Freakonomics Rev Ed: (and Other Riddles of Modern Life) is a fascinating book that makes a lot of valid and interesting points, but the authors had a double fail on the topic of abortion and crime. (See the Amazon review at the bottom for more about the book, and also see their blog.)
First, while seeming to have cleverly uncovered the reason behind the dramatic 1990’s crime drop (they thought it was because Roe v Wade had reduced the number of potential murderers), it turns out that they missed some obvious race-based statistics and the impact of the crack cocaine explosion and recession.
Second, and more importantly, they ignored what abortion is: The unjustified destruction of an innocent human life, aka murder. Yes, the Roe v Wade decision made it legal, but the act itself was unchanged. So using their logic, if we legalized unjustified killings outside the womb then the murder rate would decrease. Technically they would be right, but would that really be an improvement?
One of the charts from the book shows that by standard measures, homicides have gone down dramatically over the centuries and we are seemingly safer than ever. And that is true — for those outside the womb. But pre-born human beings inside the womb live in the most dangerous place on the planet — far more dangerous than a Chicago ghetto.
Simply put, even if the authors had been correct, murders outside the womb decreased because murders inside the womb were made legal. But that didn’t reduce overall murders, it increased them! All they had done, ironically enough, was murder the future murderers before they murdered. Oh, and they also killed a bunch of non-murderers — tens of millions of them. At least the book did get one thing right: Legalized abortion dramatically increased abortions.
This brings to mind Bill Bennett’s comments on this theory, when he noted that killing black babies would reduce crime while simultaneously noting how evil the abortions would be. Of course, the Left still tried to brand his comments as racist, even though they are a mostly white group supporting mostly rich, white, male abortionists who kill black babies at a rate three times that of whites. But they definitely aren’t racists . . .
All murder statistics should include abortions. The real murder rate was decreasing until the 1970’s, when it spiked up dramatically. We’ve just played word games to make it appear otherwise.
Economics is not widely considered to be one of the sexier sciences. The annual Nobel Prize winner in that field never receives as much publicity as his or her compatriots in peace, literature, or physics. But if such slights are based on the notion that economics is dull, or that economists are concerned only with finance itself, Steven D. Levitt will change some minds. In Freakonomics (written with Stephen J. Dubner), Levitt argues that many apparent mysteries of everyday life don’t need to be so mysterious: they could be illuminated and made even more fascinating by asking the right questions and drawing connections. For example, Levitt traces the drop in violent crime rates to a drop in violent criminals and, digging further, to the Roe v. Wade decision that preempted the existence of some people who would be born to poverty and hardship.

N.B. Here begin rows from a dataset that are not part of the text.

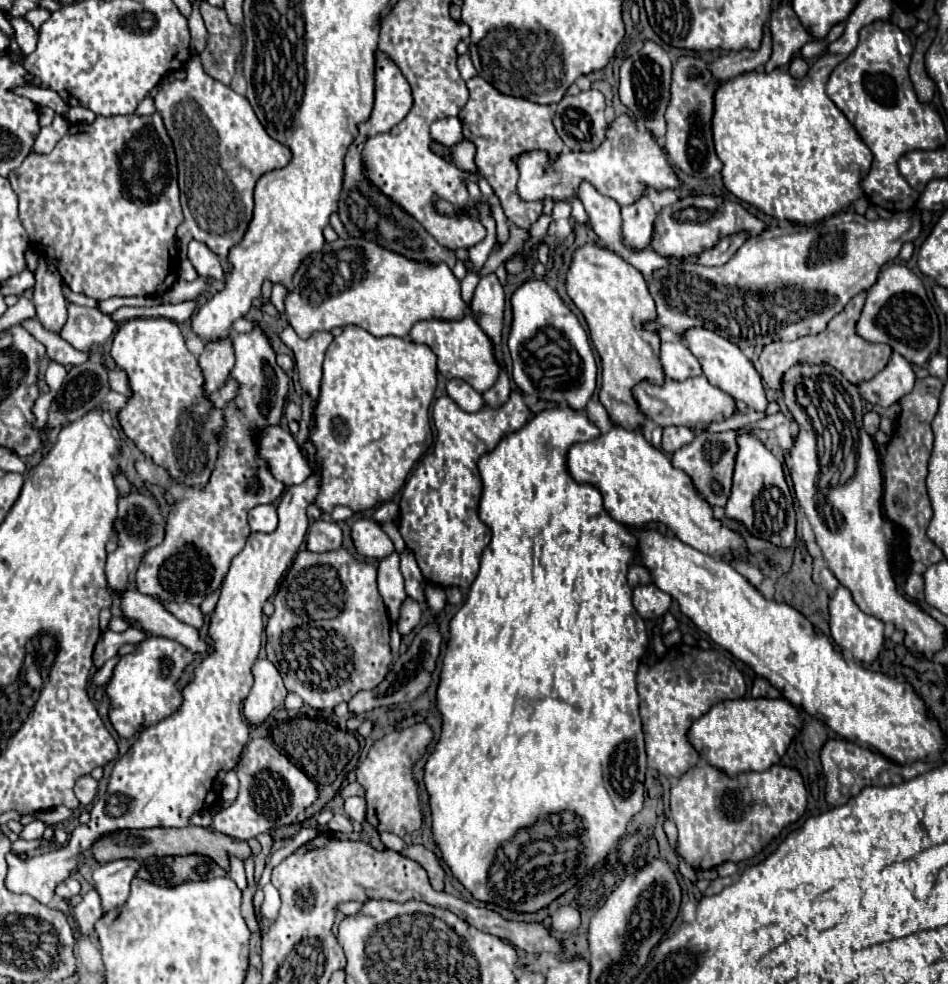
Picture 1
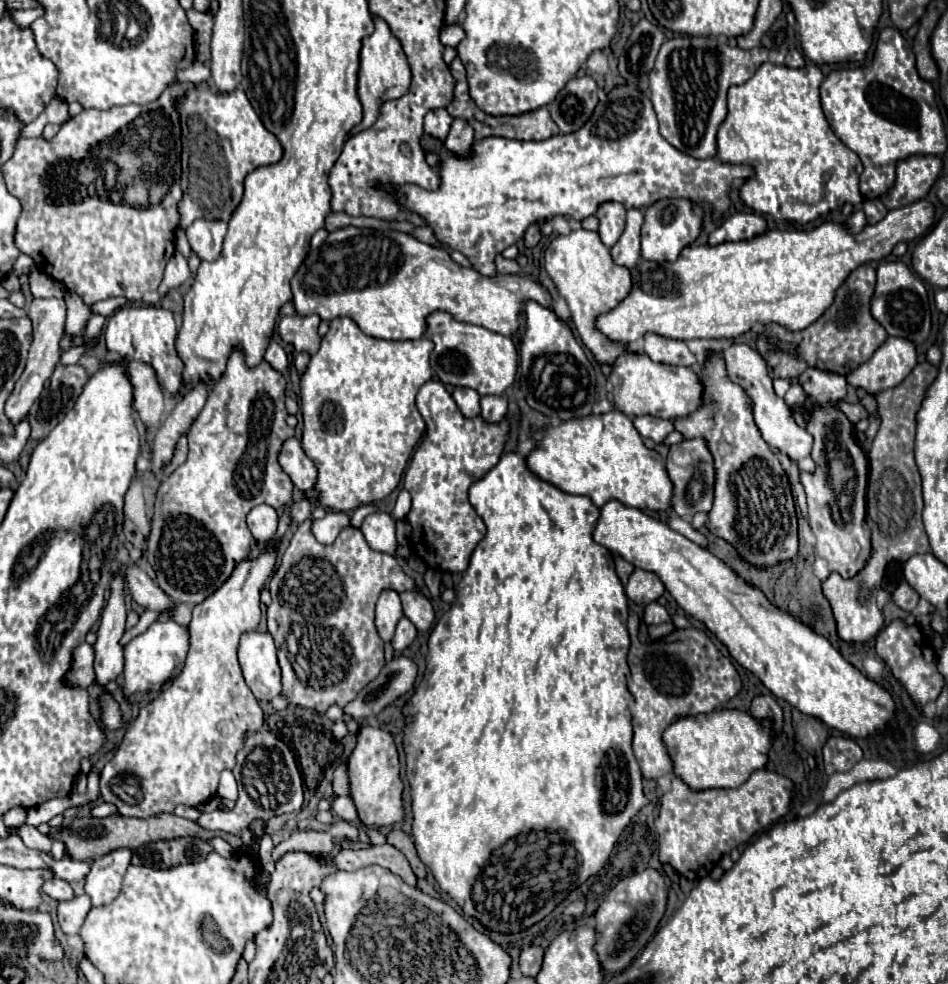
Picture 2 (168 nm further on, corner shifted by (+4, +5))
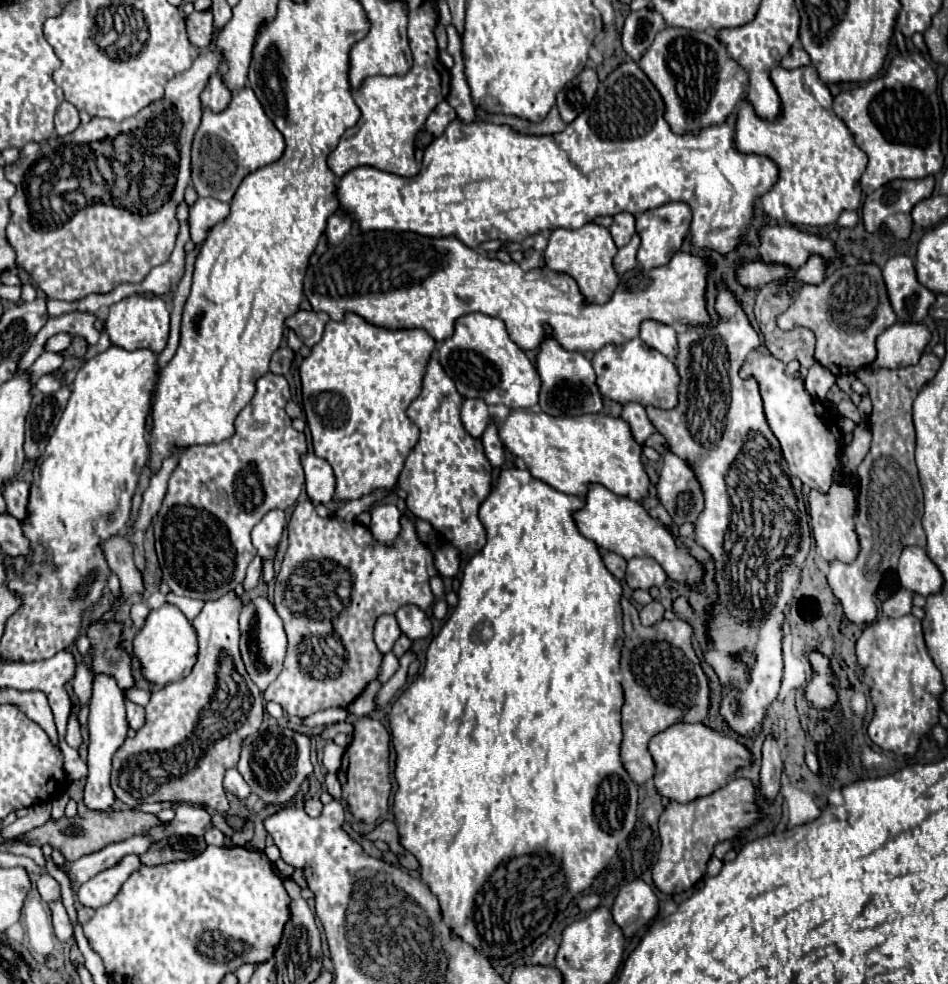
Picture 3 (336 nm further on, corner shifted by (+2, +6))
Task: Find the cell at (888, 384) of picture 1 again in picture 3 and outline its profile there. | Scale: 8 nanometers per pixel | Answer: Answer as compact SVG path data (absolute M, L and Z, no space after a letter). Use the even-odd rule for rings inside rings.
M894 323L876 341L878 357L870 367L908 367L918 363L930 331L924 323Z

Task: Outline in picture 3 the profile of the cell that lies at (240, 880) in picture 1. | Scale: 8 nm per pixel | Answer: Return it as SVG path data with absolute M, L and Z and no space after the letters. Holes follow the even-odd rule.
M216 827L206 829L204 839L206 839L208 845L216 845L216 847L222 847L222 845L224 845L224 833L222 833L220 829L216 829Z

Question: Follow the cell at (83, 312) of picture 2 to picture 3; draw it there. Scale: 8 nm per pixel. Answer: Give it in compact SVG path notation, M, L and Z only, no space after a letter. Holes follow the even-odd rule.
M70 333L52 335L52 337L44 343L44 351L64 351L66 347L70 347L70 339L72 339Z

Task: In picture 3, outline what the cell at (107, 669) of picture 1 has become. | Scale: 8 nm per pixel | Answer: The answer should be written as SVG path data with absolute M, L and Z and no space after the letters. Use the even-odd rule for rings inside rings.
M170 593L170 595L166 595L166 601L168 603L172 603L172 605L176 605L190 621L202 611L202 607L204 607L204 601L196 601L196 599L186 599L186 597L178 597L178 595L174 595L174 593Z

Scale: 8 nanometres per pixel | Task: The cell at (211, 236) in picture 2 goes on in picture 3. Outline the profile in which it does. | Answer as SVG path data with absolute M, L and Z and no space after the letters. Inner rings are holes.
M198 197L190 209L190 235L192 241L198 245L206 239L208 231L226 215L230 213L230 203L212 199L212 197Z

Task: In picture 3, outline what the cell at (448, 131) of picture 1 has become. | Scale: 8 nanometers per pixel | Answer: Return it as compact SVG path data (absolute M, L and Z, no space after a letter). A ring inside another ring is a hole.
M442 101L442 103L438 103L436 109L428 115L428 119L426 119L426 131L430 131L434 137L438 137L438 135L442 135L442 133L446 131L448 123L450 123L454 117L456 117L456 111L454 111L446 101Z

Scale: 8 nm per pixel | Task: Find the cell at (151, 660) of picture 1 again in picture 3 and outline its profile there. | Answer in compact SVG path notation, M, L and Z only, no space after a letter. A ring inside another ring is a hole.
M164 603L160 609L150 611L144 627L134 637L134 653L142 663L142 673L148 681L166 685L174 681L182 681L194 667L198 655L198 641L192 623L188 623L186 615L170 603Z

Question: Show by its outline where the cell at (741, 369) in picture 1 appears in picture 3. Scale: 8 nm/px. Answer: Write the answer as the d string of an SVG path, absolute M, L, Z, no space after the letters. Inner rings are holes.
M754 353L750 355L750 359L744 363L742 367L742 377L754 377L758 379L758 385L760 385L760 395L762 395L762 401L764 401L764 411L766 411L766 419L770 423L770 429L772 433L776 435L776 439L780 441L782 445L782 455L788 463L788 469L794 477L798 477L808 489L816 489L820 493L826 493L830 489L830 485L834 483L834 471L838 467L838 461L840 461L840 441L838 441L838 433L836 433L836 427L838 427L838 419L832 411L828 411L818 399L814 399L806 387L804 387L804 381L798 379L798 377L792 377L786 373L786 365L772 357L772 355L764 355L764 353Z

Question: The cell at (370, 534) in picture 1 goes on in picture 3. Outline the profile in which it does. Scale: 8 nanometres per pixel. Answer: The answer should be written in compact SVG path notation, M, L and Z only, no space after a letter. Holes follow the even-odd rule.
M382 503L376 505L372 511L372 521L370 521L370 531L380 543L394 543L400 531L400 511L396 505Z

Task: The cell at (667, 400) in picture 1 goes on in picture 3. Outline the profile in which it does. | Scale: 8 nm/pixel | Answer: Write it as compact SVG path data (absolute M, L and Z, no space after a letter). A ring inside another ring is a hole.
M638 337L622 345L604 345L600 351L594 353L592 367L602 397L608 397L622 405L634 401L644 407L674 407L674 403L678 403L678 373L674 371L674 363L652 347L646 347L646 343L642 343L642 339Z

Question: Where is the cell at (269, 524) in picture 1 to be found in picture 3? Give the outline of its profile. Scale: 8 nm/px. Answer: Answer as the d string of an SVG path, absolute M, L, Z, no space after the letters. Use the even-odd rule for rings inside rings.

Elsewhere, by analyzing data gathered from inner-city Chicago drug-dealing gangs, Levitt outlines a corporate structure much like McDonald’s, where the top bosses make great money while scores of underlings make something below minimum wage. And in a section that may alarm or relieve worried parents, Levitt argues that parenting methods don’t really matter much and that a backyard swimming pool is much more dangerous than a gun. These enlightening chapters are separated by effusive passages from Dubner’s 2003 profile of Levitt in The New York Times Magazine, which led to the book being written. In a book filled with bold logic, such back-patting veers Freakonomics, however briefly, away from what Levitt actually has to say. Although maybe there’s a good economic reason for that too, and we’re just not getting it yet.